RFC on an open problem: how to determine probabilities in the face of social distortion

So, I have a problem that I want help with, but I don’t want to focus on the object-level thing except as a particularly sharp example of the abstract problem. Please only throw suggestions here if you have a reasonable understanding of Bayes’ rule, *and* grok the problem I’m pointing at.

First, the problem I’m ACTUALLY trying to solve: If I believe I solved a practical problem to the satisfaction of its stakeholders, what is the probability that my belief is correct?

Now, the problem *around* the problem I’m actually trying to solve:

I can look at a solution I implemented to a practical problem, and judge whether I’m satisfied with it or not. BUT, often there are more actual stakeholders than just me. These stakeholders ALSO have opinions about whether I implemented the solution to their satisfaction.

Note I said “have opinions about”, *not* “have information about”. This is an important distinction, as you’re about to see.

So. Let’s say I have a confidence probability of p=0.65 that I performed a particular task well.

There are five other identified stakeholders, and their averaged confidence is something like p=0.4 that I performed that task well.

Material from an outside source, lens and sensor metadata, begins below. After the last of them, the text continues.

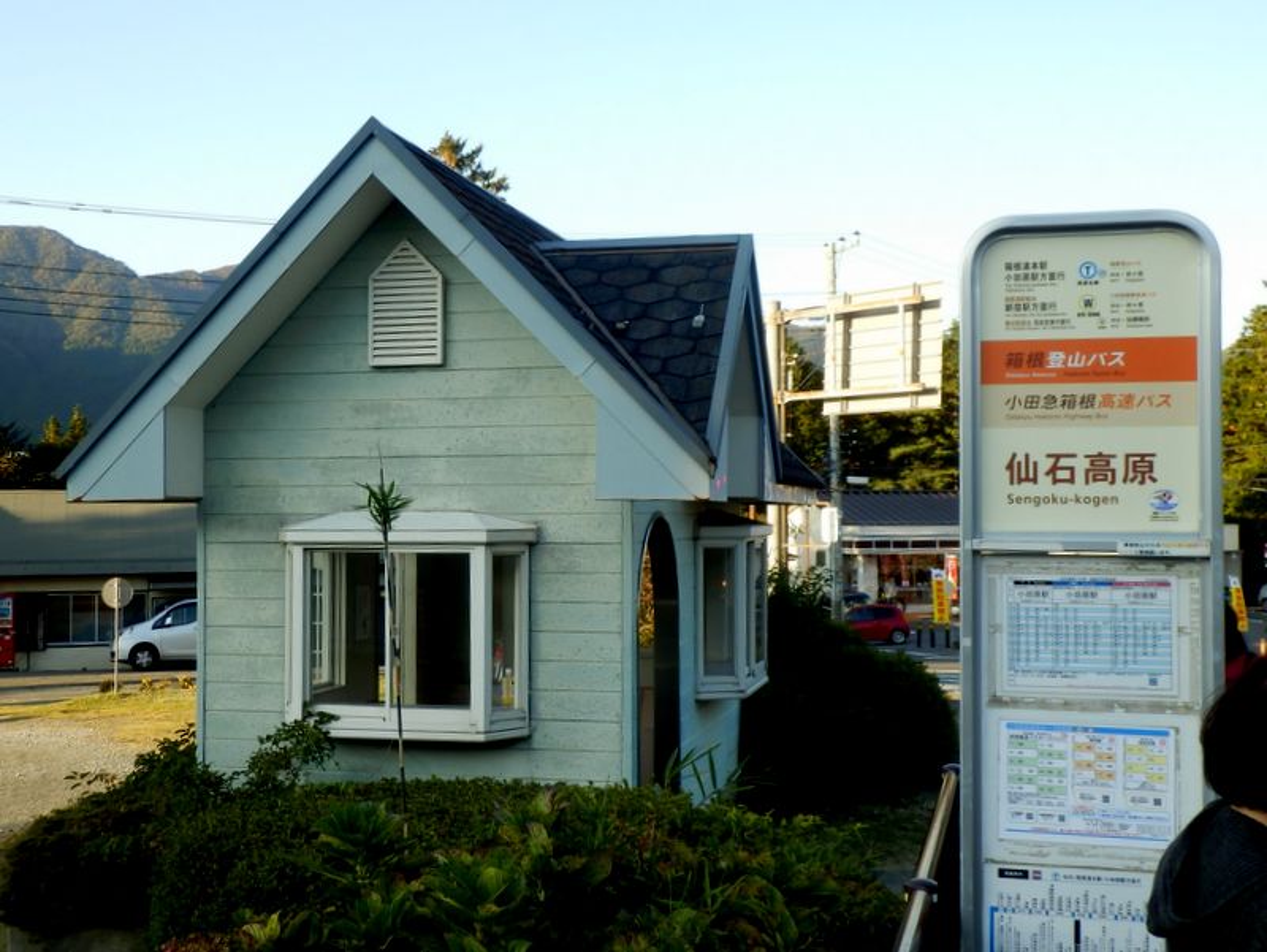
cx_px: 634
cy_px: 476
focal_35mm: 42
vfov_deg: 34.4
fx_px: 1538
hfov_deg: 44.8
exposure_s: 1/125
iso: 80
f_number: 4
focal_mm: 7.4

I have some weighting process that says whose opinion I take more seriously, so I adjust my confidence down to p=0.55.

I notice that this adjusts their averaged confidence downward, to something like p=0.35.

I perform more tasks, and poll more. I notice that people’s opinion of my performance tracks mine, but is invariably adjusted downward by about 33%. So I adjust my opinion of my performance downward by about 30%.

Magically, this causes their opinion of my performance to drop by about 25%.

After taking enough samples, I start deliberately adjusting my opinion of my performance *upwards* massively. If I feel a 0.7 probability that I satisfied the requirement, I convince myself that it’s actually an 0.9 probability. Consistently, other people start treating my performance as if it were higher quality—but they ALSO treat me as if I’m an arrogant ass who can’t judge the quality of my performance. Because they’re still setting their own opinions to something like 33% below mine, but when they translate the probability into something like ‘confidence weight’ (which I assume is some kind of log-odds transform), being 33% less confident than me FEELS like a much bigger gap when I’m 90% sure and they’re 60% sure, than when I’m 65% sure and they’re 45% sure.

I’m convinced that there’s SOME signal in the noise of their confidence in my ability, but so much of it seems coupled to my OWN confidence in my ability, that I can’t tell.

So, how do I calibrate?

I have three points of frustration here, that I wish to caution responders about:

1. A meta-level problem I have with these situations, is that I often notice that people are spending more time trying to convince me that they’re using something like Bayes’ rule, than they are actually generating observable evidence that they’re using something like Bayes’ rule. So assume that at least one of us is miscalibrated about being miscalibrated, *AND* that we’re collectively miscalibrated about being miscalibrated about being miscalibrated.

2. Many people, when I talk about this, tell me “oh, well *I* don’t take your confidence and adjust downward, so please exclude me from the list of people who do.” Most of the people who tell me this, are in fact doing so. This means that even if you AREN’T doing so, saying those words is not evidence that you aren’t doing so, and in fact is weak evidence that you are. If you decide to emit those words anyways, I will assume you didn’t actually grok the Sequences or the correct bits of HPMOR, and I will discount your advice accordingly.

3. Most people, when they try to describe the process they think they use to arrive at a confidence level that I solved a problem, craft a narrative story about why some evidence is relevant and other evidence isn’t. These narratives suspiciously change from situation to situation, such that different bits of evidence are relevant in one case and not in another, in a way that *looks* highly motivated to arrive at numbers that *appear* to actually just be tracking my own confidence level. Most people react with offense or frustration rather than curiosity when I ask them what they’re using to determine which evidence is relevant and which isn’t. Don’t be that guy.